If what I've read about the circumstances of this default judgment are true (specifically, that both sides' lawyers were discussing forum conveniens and that an application from Mulroney's lawyers to strike the action for lack of jurisdiction was pending), this default judgment will enjoy a mercifully short lifespan. In fact, Mulroney's lawyers have filed a motion for an order setting aside the default judgment. (Of course, we may read about it again (and again, and again) in the writings of the enlightened).
(Were I Mulroney's counsel, my first call (after having this judgment set aside) would be to the Law Society of Upper Canada, for a quick chat about Herr Schreiber's lawyers' sharp practice.)

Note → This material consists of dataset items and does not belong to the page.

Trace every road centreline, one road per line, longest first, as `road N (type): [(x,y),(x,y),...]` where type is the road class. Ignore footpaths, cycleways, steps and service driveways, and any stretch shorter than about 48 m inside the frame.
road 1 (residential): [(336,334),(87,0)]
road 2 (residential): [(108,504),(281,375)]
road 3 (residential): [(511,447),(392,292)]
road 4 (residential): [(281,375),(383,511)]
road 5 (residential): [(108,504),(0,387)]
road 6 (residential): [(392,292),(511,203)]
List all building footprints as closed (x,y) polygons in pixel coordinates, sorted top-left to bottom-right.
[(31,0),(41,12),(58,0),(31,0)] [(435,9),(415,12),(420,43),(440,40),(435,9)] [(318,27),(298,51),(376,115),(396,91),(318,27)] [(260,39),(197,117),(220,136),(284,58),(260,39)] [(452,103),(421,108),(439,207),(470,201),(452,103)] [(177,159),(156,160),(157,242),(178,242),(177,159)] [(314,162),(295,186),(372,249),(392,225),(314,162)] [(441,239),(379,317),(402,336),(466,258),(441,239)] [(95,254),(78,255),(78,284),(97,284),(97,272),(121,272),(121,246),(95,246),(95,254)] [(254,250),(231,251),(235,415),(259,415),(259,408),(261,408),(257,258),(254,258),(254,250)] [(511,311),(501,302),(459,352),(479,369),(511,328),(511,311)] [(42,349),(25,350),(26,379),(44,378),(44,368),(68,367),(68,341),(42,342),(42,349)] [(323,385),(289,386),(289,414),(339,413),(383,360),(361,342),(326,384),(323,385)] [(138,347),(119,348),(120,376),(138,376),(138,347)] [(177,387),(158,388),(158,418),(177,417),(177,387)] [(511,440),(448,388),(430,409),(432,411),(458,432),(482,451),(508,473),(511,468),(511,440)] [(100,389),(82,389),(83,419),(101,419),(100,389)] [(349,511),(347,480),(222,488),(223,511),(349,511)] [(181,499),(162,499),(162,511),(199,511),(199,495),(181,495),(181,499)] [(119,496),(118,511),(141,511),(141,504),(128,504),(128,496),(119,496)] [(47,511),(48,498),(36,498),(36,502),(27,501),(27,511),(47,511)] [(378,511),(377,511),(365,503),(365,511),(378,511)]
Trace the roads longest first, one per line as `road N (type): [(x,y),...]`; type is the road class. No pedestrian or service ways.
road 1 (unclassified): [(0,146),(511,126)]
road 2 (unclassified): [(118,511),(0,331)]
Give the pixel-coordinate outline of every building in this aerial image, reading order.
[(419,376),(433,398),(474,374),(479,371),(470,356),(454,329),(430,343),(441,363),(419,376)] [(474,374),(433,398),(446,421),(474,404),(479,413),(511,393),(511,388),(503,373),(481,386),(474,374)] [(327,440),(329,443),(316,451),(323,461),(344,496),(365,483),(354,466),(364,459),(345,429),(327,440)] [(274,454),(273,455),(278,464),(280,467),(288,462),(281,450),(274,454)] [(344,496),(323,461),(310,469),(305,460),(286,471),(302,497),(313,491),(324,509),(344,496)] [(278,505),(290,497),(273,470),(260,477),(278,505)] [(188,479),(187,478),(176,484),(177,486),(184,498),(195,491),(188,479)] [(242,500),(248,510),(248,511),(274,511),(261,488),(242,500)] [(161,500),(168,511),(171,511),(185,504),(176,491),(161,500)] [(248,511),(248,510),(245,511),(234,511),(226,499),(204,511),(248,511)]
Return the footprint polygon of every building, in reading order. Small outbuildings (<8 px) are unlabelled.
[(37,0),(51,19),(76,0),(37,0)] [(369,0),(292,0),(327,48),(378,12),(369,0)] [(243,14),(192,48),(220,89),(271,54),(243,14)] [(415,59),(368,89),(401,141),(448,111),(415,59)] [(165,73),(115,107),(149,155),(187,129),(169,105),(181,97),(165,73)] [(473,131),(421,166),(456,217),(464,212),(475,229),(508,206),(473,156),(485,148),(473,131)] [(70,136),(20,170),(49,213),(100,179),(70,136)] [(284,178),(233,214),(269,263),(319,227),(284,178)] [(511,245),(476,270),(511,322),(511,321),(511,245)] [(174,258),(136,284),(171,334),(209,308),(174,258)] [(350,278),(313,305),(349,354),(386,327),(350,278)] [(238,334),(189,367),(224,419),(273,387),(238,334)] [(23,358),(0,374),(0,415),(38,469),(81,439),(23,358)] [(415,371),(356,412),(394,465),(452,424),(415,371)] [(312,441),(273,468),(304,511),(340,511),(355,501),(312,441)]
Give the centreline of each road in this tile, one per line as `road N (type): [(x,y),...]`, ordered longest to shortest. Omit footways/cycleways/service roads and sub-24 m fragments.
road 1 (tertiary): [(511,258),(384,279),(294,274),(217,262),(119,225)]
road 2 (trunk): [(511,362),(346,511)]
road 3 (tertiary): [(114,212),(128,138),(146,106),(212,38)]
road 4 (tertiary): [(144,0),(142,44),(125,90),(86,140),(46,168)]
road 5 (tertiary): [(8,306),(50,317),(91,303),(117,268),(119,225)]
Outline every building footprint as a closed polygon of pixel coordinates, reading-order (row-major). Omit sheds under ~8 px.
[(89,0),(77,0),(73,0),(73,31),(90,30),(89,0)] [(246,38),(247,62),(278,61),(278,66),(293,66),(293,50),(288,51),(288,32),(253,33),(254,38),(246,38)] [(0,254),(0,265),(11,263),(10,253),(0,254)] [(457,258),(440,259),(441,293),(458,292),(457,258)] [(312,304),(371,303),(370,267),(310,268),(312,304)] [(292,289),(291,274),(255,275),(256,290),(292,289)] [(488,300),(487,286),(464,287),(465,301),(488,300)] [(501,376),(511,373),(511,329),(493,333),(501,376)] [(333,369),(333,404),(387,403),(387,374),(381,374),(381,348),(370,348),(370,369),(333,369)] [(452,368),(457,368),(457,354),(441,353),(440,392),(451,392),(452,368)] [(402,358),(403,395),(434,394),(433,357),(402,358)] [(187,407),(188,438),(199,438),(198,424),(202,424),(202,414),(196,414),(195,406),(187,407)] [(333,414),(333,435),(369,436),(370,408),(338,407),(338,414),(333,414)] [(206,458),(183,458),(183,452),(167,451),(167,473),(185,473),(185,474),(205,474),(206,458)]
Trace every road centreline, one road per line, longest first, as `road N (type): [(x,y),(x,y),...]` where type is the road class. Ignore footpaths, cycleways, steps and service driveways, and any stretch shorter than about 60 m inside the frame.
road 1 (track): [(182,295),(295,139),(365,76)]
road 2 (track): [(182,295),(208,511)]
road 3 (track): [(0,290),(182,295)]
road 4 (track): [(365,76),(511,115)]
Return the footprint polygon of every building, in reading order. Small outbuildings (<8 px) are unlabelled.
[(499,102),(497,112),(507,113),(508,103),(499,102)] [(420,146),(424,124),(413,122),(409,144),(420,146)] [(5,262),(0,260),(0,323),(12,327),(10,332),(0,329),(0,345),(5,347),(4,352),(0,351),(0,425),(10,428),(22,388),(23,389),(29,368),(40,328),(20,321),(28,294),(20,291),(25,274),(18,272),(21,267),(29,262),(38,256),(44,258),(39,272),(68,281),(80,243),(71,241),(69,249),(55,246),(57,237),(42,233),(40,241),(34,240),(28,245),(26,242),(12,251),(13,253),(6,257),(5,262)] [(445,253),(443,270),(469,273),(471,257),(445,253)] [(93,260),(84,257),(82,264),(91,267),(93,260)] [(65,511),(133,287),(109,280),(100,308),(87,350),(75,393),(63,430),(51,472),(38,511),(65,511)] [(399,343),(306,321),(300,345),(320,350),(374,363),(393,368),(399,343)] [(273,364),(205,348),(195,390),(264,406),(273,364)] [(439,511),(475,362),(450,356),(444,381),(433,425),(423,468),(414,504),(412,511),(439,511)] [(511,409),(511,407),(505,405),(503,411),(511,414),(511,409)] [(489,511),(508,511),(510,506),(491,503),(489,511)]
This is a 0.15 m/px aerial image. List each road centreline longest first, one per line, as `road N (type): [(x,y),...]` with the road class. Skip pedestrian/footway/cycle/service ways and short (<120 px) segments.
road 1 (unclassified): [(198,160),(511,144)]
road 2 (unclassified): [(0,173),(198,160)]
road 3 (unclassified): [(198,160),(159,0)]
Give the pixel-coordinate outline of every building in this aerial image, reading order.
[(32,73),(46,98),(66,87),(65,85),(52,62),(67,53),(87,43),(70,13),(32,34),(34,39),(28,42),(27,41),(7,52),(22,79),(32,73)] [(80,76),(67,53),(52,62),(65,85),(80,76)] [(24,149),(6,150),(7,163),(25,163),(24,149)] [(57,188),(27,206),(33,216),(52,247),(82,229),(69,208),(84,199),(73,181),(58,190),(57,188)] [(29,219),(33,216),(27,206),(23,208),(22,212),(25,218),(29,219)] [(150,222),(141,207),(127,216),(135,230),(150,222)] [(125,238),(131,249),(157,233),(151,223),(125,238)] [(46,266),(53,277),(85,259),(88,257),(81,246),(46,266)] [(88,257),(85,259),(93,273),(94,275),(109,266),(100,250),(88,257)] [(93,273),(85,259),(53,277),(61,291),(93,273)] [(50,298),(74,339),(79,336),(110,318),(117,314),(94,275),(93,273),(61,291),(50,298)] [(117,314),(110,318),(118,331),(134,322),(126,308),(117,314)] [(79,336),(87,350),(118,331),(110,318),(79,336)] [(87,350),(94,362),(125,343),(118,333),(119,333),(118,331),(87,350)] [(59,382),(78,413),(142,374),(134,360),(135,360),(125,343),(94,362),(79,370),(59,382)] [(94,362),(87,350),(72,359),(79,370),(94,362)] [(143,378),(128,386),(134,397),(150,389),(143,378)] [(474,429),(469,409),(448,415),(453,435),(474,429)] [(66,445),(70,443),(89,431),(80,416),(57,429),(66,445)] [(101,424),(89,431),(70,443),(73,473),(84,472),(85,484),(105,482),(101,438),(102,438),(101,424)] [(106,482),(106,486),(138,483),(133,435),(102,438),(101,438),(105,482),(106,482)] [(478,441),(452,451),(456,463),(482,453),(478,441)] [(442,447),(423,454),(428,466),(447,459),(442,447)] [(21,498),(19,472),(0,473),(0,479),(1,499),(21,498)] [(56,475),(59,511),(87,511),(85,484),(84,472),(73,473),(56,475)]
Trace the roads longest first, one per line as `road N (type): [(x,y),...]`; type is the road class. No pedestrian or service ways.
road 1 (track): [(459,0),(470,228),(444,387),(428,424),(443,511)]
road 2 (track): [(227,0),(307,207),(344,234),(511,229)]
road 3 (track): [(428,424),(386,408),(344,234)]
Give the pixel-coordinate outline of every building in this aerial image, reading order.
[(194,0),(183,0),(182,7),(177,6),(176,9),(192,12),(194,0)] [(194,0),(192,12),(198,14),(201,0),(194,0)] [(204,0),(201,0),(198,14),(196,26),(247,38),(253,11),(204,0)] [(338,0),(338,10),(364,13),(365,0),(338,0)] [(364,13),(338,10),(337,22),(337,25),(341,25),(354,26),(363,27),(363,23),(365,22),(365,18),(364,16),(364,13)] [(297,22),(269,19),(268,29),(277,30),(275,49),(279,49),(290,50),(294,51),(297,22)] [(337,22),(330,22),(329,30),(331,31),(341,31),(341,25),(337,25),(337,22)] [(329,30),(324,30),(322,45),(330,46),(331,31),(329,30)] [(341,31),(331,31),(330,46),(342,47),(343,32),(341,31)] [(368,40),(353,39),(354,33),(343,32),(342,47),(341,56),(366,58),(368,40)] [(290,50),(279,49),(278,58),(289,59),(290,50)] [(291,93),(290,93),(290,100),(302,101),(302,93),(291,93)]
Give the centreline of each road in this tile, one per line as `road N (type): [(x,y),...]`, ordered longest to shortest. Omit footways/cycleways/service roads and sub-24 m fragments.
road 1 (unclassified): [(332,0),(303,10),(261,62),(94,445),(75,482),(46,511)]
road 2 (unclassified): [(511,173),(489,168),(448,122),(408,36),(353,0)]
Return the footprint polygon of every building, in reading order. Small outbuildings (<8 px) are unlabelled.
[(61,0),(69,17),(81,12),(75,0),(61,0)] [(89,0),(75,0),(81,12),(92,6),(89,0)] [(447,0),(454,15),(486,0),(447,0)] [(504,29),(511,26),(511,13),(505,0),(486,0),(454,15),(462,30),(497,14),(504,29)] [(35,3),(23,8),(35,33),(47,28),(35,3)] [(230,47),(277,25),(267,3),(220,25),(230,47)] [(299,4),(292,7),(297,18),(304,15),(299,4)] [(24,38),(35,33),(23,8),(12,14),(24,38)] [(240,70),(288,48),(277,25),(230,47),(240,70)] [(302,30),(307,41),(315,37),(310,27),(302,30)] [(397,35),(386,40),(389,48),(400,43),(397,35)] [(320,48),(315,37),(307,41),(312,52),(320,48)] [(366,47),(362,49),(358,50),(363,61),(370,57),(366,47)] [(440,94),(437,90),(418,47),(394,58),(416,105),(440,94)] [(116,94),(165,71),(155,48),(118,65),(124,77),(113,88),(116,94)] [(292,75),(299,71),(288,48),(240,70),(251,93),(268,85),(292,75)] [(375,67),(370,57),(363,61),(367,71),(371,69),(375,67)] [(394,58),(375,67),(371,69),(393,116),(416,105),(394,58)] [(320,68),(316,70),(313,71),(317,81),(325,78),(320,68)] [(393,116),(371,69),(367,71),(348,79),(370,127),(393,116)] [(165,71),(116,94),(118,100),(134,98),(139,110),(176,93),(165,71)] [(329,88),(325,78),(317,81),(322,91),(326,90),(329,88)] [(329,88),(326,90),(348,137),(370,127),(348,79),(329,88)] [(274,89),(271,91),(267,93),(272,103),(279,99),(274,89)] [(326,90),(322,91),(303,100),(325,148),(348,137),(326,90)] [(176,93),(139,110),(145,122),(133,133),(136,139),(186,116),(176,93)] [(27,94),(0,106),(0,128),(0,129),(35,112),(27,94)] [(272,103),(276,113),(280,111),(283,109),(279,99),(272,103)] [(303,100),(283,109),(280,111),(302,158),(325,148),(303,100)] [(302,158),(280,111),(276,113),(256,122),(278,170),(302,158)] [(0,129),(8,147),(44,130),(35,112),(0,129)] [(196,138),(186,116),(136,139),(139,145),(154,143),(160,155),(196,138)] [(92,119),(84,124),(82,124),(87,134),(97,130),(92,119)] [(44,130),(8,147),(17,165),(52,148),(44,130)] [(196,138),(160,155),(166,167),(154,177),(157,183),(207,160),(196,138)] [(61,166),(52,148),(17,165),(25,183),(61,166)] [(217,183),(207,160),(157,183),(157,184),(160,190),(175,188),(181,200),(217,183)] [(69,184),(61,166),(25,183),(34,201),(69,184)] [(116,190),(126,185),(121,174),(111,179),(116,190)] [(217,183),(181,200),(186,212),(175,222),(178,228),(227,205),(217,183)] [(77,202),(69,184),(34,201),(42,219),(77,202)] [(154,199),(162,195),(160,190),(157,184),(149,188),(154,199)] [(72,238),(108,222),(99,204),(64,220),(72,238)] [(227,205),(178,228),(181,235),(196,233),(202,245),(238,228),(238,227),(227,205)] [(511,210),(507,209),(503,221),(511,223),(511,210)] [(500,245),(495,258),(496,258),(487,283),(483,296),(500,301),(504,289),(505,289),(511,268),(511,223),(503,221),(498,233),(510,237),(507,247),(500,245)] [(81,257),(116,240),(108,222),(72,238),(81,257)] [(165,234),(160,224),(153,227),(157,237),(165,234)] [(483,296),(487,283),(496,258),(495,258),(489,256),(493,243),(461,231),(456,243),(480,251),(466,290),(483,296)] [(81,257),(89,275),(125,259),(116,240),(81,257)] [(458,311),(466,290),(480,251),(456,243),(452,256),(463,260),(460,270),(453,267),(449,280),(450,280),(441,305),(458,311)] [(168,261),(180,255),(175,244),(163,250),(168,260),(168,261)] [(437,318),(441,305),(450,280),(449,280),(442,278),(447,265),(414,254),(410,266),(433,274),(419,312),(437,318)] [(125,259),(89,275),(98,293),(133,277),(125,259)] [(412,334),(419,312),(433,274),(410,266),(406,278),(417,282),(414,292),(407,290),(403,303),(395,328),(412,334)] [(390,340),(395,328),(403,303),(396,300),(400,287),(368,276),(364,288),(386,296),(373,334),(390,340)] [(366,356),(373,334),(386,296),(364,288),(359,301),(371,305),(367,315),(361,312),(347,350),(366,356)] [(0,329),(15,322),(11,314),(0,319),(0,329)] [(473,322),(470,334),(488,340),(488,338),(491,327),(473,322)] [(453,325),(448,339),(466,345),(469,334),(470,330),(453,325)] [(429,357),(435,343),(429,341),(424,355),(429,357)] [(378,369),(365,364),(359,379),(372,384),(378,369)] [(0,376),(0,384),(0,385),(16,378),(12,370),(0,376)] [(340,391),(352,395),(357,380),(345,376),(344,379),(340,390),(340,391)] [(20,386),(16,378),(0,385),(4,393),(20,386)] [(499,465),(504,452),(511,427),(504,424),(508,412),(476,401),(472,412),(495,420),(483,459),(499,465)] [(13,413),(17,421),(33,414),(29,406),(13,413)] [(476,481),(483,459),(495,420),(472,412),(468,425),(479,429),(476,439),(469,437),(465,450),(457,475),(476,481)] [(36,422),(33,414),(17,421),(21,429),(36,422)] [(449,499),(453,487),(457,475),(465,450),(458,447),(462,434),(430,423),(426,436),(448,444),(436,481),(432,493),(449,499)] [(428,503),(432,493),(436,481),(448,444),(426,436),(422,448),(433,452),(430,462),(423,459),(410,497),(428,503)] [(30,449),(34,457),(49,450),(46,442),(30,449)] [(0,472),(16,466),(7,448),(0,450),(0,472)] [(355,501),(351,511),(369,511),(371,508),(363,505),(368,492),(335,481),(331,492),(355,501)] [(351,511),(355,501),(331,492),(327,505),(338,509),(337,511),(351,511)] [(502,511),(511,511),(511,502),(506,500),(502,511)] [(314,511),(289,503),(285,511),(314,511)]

As for forum-shopping, it's hard to say whether or not this is part of a larger trend. My perception is that the differences between jurisdictions are largely procedural (which could explain this case), not substantive. (In part, this homogeneity is a result, I think, of the federal government's power to appoint all the section 96 judges in every province). Most of the forum-shopping now is not between courts of one province or another, but between arbitrators. Another example - and the only instance in which I recall ever engaging in anything approaching "forum-shopping" - is where counsel choose between the provincial superior court and the FCC in an area of concurrent jurisdiction (i.e. commencing a maritime action (for around $30,000) in the BC Supreme Court, with the hope that a massive claim about to be launched by the defendants ($120 million) would take the form of a counterclaim in that court, rather than a separate action in the Federal Court (where I couldn't get a jury).)